Overall, the goal is to keep the formulation as simple as is possible whilst addressing the inherent limitations of the drug molecule. How, when and where you invest formulation time and effort as you work towards this goal is crucial. Focusing attention on where it will count, ahead of Phase I clinical trials, can make a major difference to your chances of success and the cost of assessing them.
Leveraging relevant disease models can be highly informative and accounting for the nuances of inhaled or intranasal delivery is vital. The nose and lungs are designed to prevent the ingress of contaminants into the body with multiple barriers to uptake ranging from poor accessibility to minimal fluid levels and mucociliary clearance. Appropriate disease modelling will highlight the biggest hurdles to success for an individual molecule.

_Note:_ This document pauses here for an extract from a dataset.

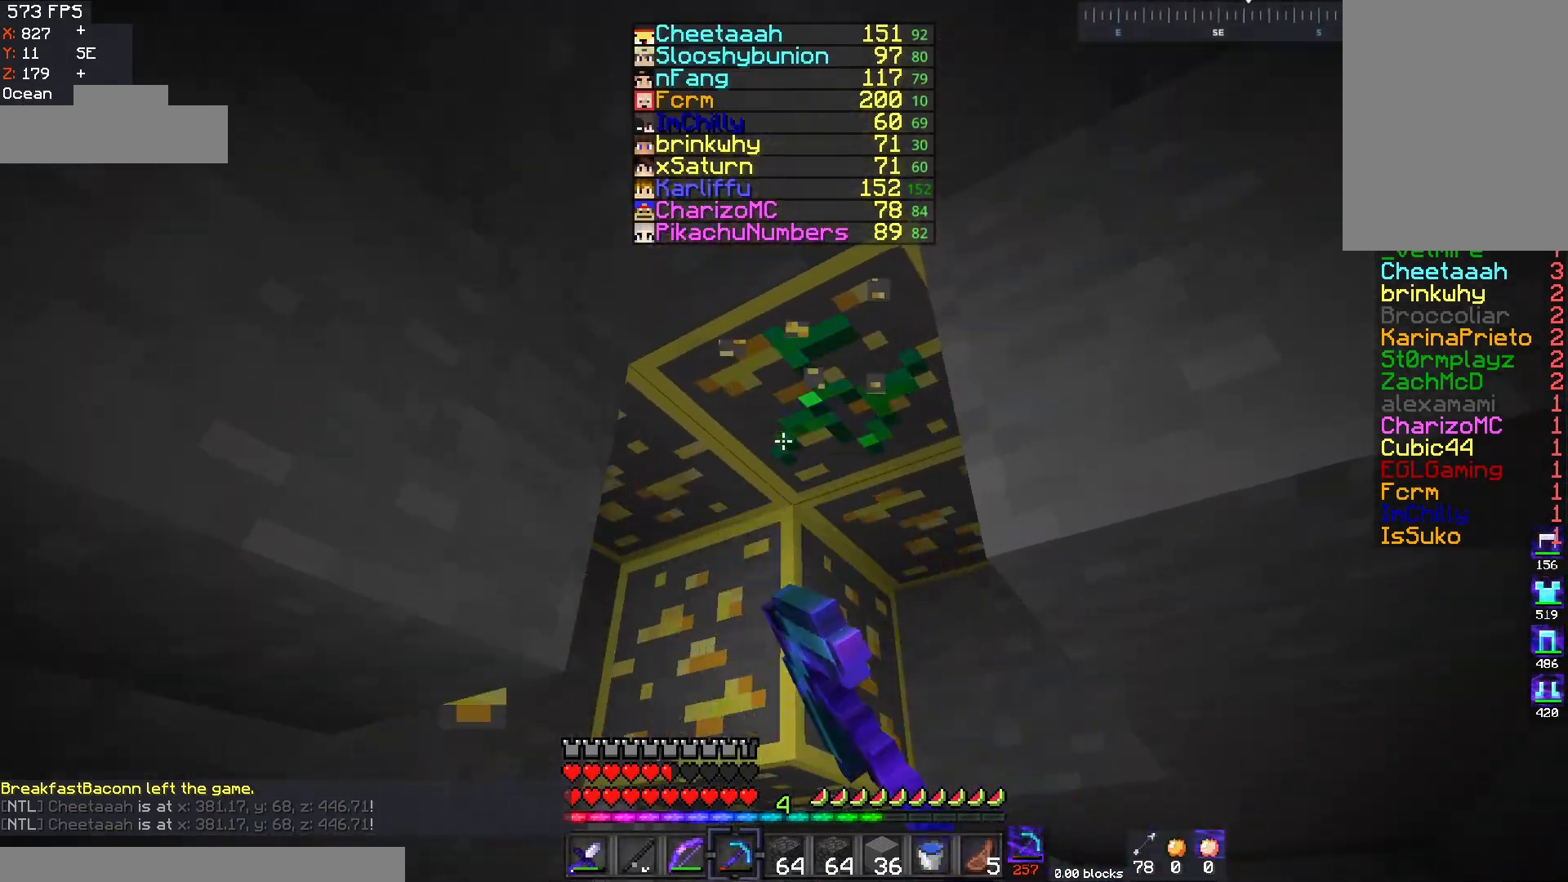
{"keys": ["w"], "mouse": ["left"], "events": [[333, "w", "down"]]}
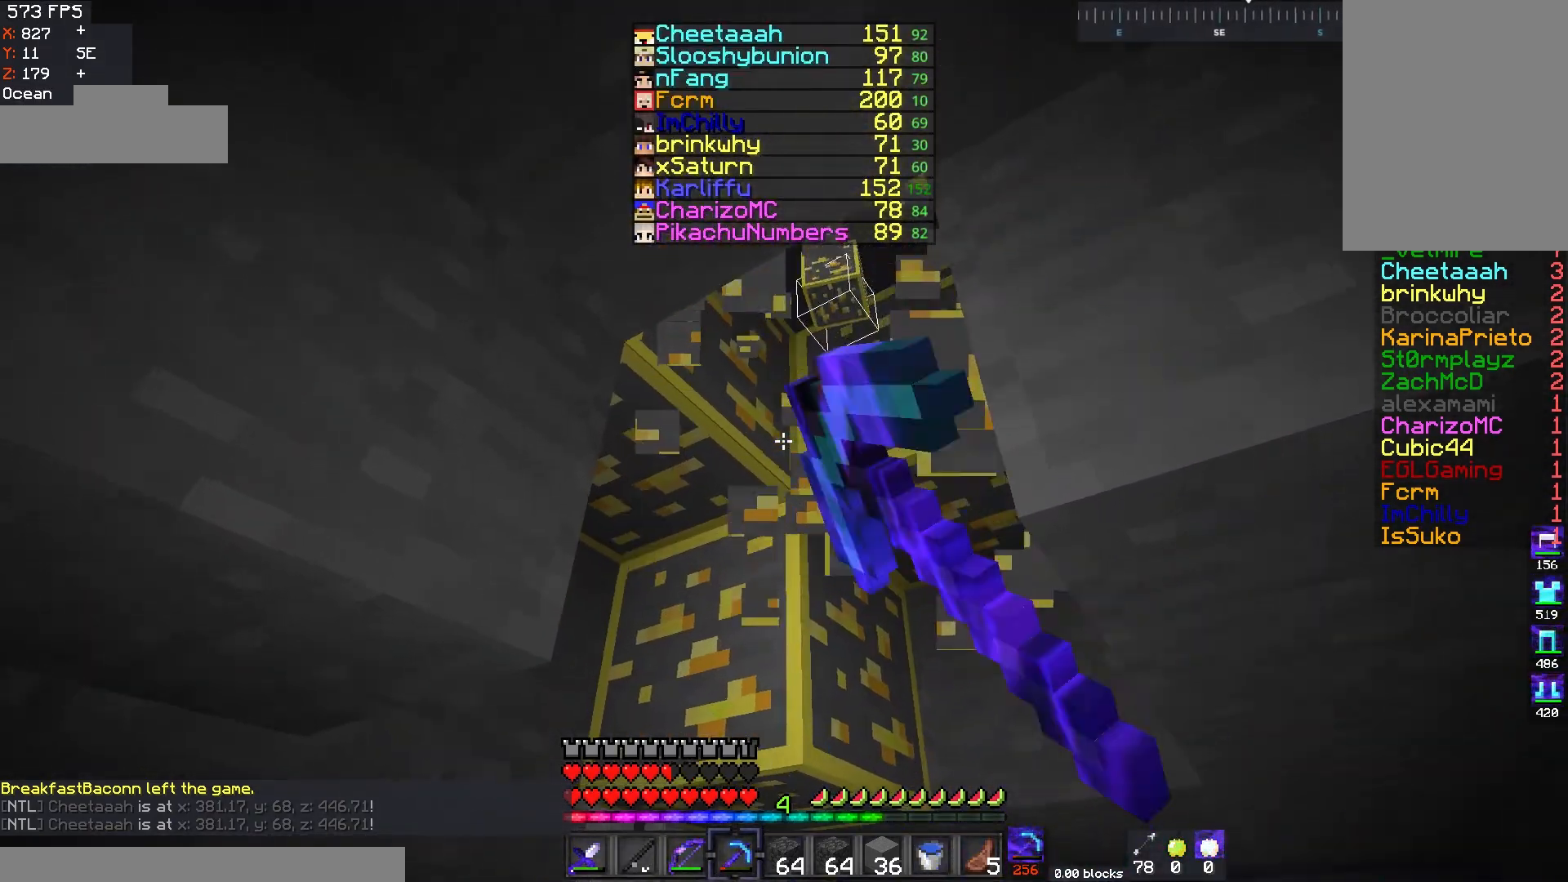
{"keys": [], "mouse": ["left"], "events": [[150, "w", "up"]]}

It’s possible to go into Phase I trials with the simplest of formulations – a drug and buffer – and for pulmonary delivery, to begin with a nebulizer, letting the patient inhale the dose at low concentration formulation over a long period. This approach will accelerate you into the clinic but not necessarily to market. The drug may fail because of factors such as low permeability that can ultimately be addressed through formulation. It’s smarter is to assess how the molecule is most likely to fail – modelling data will help here – and develop the formulation as far as is necessary to address that issue. In essence, maximize the chances of success without over-investing too early.
This is where a knowledgeable partner can pay dividends if OINDP-specific in-house expertise is limited. At Nanopharm we work solely with OINDPs so we’re adept at working out how to get the information needed for an IND without incurring unnecessary time and expense.
What about meeting regulatory requirements? Are there any issues that cause widespread problems?
The combination nature of OINDPs makes for more complex regulatory requirements than for simpler dosage forms and it’s important to be clear on IND requirements. For example, there is no need to go as far as performing all of the drug product characterisation (DPC) studies in the guidance for Chemistry, Manufacturing and Controls at Phase I; that phase of work can be abbreviated and is really intended for late phase and setting commercial drug product specifications However, working with CROs/CDMOs with experience to know what is or isn’t needed, and how to justify deviations from the guidance, is important so you do not inadvertently cut corners or indeed do too much.
Lack of approved functional excipients is probably one of the most limiting factors for delivery through the nose or lungs (as opposed to for local action). For a repurposing/reformulated drug targeting the 505(b)(2) abbreviated pathway there may not be any appetite to take a new excipient to the regulator, and for generics this wouldn’t be possible if a Q1/Q2 product is needed. This means choice may be limited if you want to use permeation enhancers, for example, though they are steadily entering the clinic and ultimately the market. With a new molecular entity, where you’re faced with tox studies anyway, then it might be worth broadening the net and seeing what is achievable. The industry is going to need new excipients to push the OINDP envelope, and higher value disease targets, notably disorders of the CNS, will make it easier to justify the associated investment.
And finally, any last tips or advice?
Recognizing the specialized nature of OINDPs and their development is the first step towards success. Being an expert in pharmaceutical development is not enough when it comes to these uniquely challenging and valuable products. Complex mechanisms and behavioral nuances can make or break a product and the risks are correspondingly high. That said there is a growing body of expertise to accelerate and de-risk OINDP development and the potential prizes are significant. With the right partner OINDP commercialization can be lucrative whether for repurposing or introducing a new drug. Investing wisely and well, at the right time, is the key to success.